I agree that in the real world we use things that aren't proven to work. Typically there is some range of applicability but we can't pin down the requirements for when a technique will work and when it won't - for instance, we can prove something for gaussian noise but in practice it works more broadly.

We don't use advanced math to obfuscate this issue and we certainly confront this issue on a daily basis. The details of exactly where our methods apply is complicated (what function?, how general a space can we use?) and to some degree unknown, but since topology itself has very flexible foundations we believe that lots (most) data problems lend themselves to being understood using these methods. This is clear without needing a formal proof of applicability.

I think one of the reasons that there's confusion is that TDA doesn't neatly fit into existing analytical boxes. It's not clustering, dimensionality reduction, manifold learning or feature selection, It's different enough that when you say it sounds like hierarchical clustering I think you're missing the point of what a topological summary is. We are also not doing manifold learning (we do not need underlying manifold assumptions)

The way I think of it is as a framework for analytics. In the simplest case It takes a metric space and a real valued function and produces a geometric summary. You can create the topology using any method you like (similarity spaces, standard metrics, manifold learning, metric learning, social network graph distance, some other method you know or invent) and you can use any function you might know or invent (mean of point coordinates, distance from separating hyperplane in a SVM, local curvature estimates, age of person, page rank of a node in a graph etc.).
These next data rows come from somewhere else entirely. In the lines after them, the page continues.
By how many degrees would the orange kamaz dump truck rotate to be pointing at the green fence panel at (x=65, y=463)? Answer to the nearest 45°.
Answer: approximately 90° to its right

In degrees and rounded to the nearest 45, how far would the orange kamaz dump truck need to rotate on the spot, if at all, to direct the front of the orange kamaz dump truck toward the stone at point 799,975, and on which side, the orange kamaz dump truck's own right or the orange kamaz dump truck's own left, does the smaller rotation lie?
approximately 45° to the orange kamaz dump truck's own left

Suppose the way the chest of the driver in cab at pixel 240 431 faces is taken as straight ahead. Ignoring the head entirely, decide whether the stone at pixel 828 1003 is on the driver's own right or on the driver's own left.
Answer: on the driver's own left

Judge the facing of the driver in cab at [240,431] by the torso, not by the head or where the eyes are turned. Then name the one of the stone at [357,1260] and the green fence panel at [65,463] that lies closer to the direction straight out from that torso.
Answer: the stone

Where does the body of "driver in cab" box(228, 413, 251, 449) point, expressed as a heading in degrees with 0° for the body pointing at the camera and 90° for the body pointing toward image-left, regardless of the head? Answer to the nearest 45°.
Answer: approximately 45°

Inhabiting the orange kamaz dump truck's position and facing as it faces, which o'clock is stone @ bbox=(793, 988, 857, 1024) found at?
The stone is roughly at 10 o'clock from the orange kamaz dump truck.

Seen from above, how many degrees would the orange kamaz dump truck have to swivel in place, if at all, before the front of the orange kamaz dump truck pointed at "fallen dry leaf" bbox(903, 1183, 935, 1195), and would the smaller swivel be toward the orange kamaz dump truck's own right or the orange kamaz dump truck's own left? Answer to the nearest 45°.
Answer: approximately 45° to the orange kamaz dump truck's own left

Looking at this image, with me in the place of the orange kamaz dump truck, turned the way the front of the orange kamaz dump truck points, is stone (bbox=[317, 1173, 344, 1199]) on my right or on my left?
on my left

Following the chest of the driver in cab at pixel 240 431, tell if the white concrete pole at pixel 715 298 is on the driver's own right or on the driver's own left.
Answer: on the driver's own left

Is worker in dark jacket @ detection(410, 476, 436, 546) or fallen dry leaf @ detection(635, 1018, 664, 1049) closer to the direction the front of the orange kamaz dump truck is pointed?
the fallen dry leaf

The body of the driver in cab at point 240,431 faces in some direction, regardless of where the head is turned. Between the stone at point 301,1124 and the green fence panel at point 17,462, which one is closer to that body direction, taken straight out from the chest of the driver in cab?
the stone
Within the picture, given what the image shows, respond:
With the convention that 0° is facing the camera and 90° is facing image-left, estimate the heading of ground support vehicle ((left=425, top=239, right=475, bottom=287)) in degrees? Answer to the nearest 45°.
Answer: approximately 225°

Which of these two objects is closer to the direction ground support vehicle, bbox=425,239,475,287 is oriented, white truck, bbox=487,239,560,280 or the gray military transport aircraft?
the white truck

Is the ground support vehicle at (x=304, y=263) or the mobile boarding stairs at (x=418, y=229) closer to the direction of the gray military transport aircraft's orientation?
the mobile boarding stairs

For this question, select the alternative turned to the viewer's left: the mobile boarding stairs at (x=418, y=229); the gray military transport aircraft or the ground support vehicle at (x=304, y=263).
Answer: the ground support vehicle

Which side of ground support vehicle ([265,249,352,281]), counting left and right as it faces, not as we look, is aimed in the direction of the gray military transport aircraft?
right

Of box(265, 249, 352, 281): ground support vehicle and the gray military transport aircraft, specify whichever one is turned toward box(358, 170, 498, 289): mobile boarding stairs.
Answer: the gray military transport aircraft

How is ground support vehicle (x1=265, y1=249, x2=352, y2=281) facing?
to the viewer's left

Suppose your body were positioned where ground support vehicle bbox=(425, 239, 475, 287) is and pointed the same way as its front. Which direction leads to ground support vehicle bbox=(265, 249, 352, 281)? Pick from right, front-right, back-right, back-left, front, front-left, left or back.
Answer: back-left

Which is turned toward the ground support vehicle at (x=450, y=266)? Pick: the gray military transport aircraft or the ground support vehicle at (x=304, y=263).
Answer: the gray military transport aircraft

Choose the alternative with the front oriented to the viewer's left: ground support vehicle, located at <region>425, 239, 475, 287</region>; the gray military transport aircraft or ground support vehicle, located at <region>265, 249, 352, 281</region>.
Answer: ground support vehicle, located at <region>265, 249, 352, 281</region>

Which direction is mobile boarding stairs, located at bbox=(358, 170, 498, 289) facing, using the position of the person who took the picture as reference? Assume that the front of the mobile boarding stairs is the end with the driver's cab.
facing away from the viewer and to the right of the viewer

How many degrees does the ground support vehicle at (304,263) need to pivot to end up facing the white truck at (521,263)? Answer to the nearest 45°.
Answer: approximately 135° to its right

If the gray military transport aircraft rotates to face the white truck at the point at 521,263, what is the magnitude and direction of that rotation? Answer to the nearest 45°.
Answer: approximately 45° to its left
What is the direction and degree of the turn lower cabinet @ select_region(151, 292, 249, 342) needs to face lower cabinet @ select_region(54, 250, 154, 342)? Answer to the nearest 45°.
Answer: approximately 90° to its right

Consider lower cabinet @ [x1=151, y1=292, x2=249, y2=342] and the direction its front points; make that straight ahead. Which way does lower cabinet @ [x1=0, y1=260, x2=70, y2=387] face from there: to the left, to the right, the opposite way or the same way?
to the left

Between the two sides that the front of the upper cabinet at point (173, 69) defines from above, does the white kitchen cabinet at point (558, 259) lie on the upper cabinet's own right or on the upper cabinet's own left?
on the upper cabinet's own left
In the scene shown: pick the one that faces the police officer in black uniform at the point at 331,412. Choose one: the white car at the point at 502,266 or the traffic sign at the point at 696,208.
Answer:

As long as the metric and the function were "sensible" for your data you'll extract some geometric/topological truth about your data.

It's not that we have a new method like a new kind of SVM or a different kind of neural network. We have a very generic way for extracting the (up till now) overlooked geometric/topological content of existing methods. This geometric information adds fidelity to existing methods (like all good frameworks, it not only uses but improves existing methods). This one way to think about what Ayadi does.

(As an aside I'll point out that higher fidelity with existing methods also means that you can build more accurate models and we are currently automating the process of model improvement using TDA).

The kinds of methods you describe (manifold forests, hierarchical clustering etc.) are all methods and for the most part you can input them into the topological framework as well. TDA doesn't fix all of your problems (parameter selection, over fitting etc.) but instead gives you more fidelity and geometric information about what you've chosen to do. We've built in many standard methods into the software but allow you to extend them with your own custom ones if you choose.

In terms of "new math" or not I guess I don't really understand the complaint. Articles on TDA are published in peer reviewed math and science journals and are done by mathematicians (Some prominent mathematicians doing and publishing on TDA: Gunnar Carlsson, Stanford Math. Robert Ghrist, UPenn Math, Shmuel Weinberger UChicago Math, John Harer, Duke Math. Robert MacPherson, Institute for Advanced Study. Konstantin Mischaikow, Rutgers Math.). People from Ayasdi publish and present results to other mathematicians who consider it new. For example, Gunnar just published a review article describing TDA in Acta Numerica: http://journals.cambridge.org/action/displayJournal?jid=ANU (subscription required). Some of this he invented, some others published elsewhere, but people in the community consider it new.

Using topology to understand point cloud data is new - methods aren't copied from existing mathematical literature even if we are inspired by results in geometry, topology, algebraic topology, and algebraic geometry. Just because we work by analogy doesn't make this not new math - in fact - I would argue that's how most "new math" is created across all of mathematics.

As a postscript I would add that we also come up with new metrics and functions to solve problems we come across. But this is not the core of what TDA is.

Edit: Added point on data types in 3rd paragraph.